[Dataset items]

========================

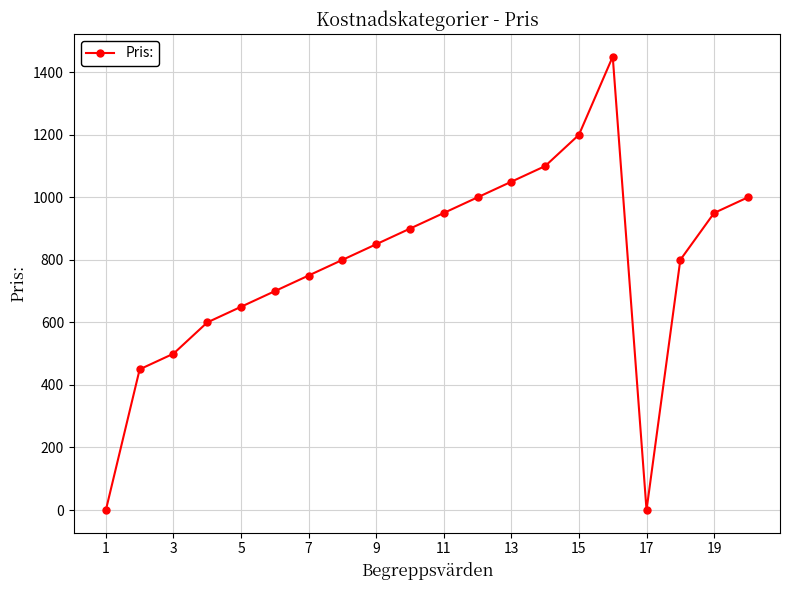

What is the sum of all values?

15700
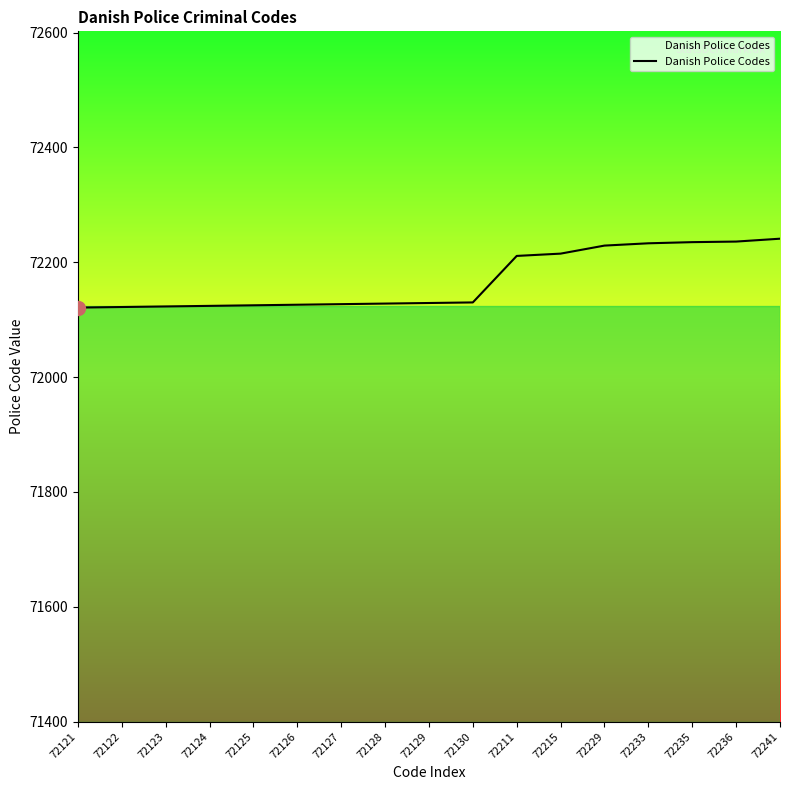

The chart shows a value of 72125 at 72125. True or false?

True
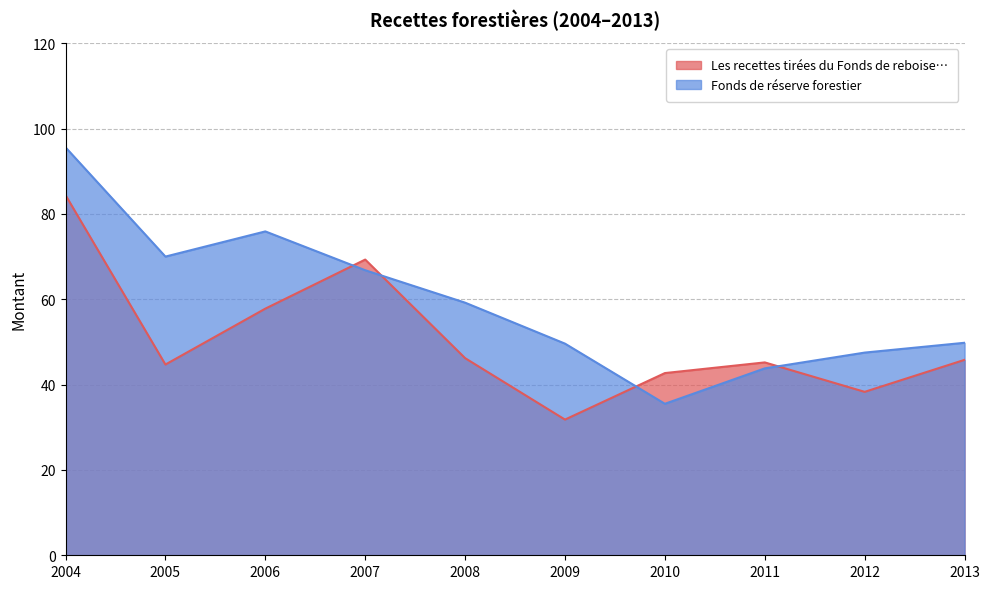

At which category does the chart reach its minimum across all series?

2009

========================

Work instructions: Rewrite the data above with every "chart" changed to "graph" and everything else unchanged. Leave the pictures out of your answer.

Task answer:
What is the sum of all values?

15700

The graph shows a value of 72125 at 72125. True or false?

True

At which category does the graph reach its minimum across all series?

2009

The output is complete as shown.